• **To-do item**:
This exercise asks for an exact transcription of every entry.
___ Records for processing ___
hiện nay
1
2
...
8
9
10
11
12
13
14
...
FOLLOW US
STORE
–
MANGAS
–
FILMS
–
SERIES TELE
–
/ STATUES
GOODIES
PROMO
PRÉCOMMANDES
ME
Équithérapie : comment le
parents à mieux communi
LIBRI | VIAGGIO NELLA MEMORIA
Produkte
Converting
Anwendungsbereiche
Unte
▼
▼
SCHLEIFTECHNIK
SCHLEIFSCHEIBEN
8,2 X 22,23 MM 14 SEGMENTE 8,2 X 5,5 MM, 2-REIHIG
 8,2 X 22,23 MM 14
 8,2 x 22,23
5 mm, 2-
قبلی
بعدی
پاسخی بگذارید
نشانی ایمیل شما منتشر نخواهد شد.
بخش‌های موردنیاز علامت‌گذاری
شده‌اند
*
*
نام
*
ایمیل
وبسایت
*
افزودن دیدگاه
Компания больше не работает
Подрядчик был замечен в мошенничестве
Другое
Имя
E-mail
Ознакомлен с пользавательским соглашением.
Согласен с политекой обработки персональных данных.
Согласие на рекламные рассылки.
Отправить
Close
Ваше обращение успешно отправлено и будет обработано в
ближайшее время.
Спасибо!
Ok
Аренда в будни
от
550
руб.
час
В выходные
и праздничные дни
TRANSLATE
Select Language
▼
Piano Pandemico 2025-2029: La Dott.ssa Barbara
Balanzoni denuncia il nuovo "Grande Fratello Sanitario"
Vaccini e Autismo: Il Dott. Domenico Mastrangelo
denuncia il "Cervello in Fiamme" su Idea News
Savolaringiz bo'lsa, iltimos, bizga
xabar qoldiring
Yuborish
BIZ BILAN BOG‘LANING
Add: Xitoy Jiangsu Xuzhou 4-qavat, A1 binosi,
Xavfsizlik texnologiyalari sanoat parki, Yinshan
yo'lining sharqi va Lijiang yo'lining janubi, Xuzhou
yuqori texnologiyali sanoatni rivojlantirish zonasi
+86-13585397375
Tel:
___
• **Response area**:
hiện nay
1
2
...
8
9
10
11
12
13
14
...
FOLLOW US
STORE
–
MANGAS
–
FILMS
–
SERIES TELE
–
/ STATUES
GOODIES
PROMO
PRÉCOMMANDES
ME
Équithérapie : comment le
parents à mieux communi
LIBRI | VIAGGIO NELLA MEMORIA
Produkte
Converting
Anwendungsbereiche
Unte
▼
▼
SCHLEIFTECHNIK
SCHLEIFSCHEIBEN
8,2 X 22,23 MM 14 SEGMENTE 8,2 X 5,5 MM, 2-REIHIG
 8,2 X 22,23 MM 14
 8,2 x 22,23
5 mm, 2-
قبلی
بعدی
پاسخی بگذارید
نشانی ایمیل شما منتشر نخواهد شد.
بخش‌های موردنیاز علامت‌گذاری
شده‌اند
*
*
نام
*
ایمیل
وبسایت
*
افزودن دیدگاه
Компания больше не работает
Подрядчик был замечен в мошенничестве
Другое
Имя
E-mail
Ознакомлен с пользавательским соглашением.
Согласен с политекой обработки персональных данных.
Согласие на рекламные рассылки.
Отправить
Close
Ваше обращение успешно отправлено и будет обработано в
ближайшее время.
Спасибо!
Ok
Аренда в будни
от
550
руб.
час
В выходные
и праздничные дни
TRANSLATE
Select Language
▼
Piano Pandemico 2025-2029: La Dott.ssa Barbara
Balanzoni denuncia il nuovo "Grande Fratello Sanitario"
Vaccini e Autismo: Il Dott. Domenico Mastrangelo
denuncia il "Cervello in Fiamme" su Idea News
Savolaringiz bo'lsa, iltimos, bizga
xabar qoldiring
Yuborish
BIZ BILAN BOG‘LANING
Add: Xitoy Jiangsu Xuzhou 4-qavat, A1 binosi,
Xavfsizlik texnologiyalari sanoat parki, Yinshan
yo'lining sharqi va Lijiang yo'lining janubi, Xuzhou
yuqori texnologiyali sanoatni rivojlantirish zonasi
+86-13585397375
Tel:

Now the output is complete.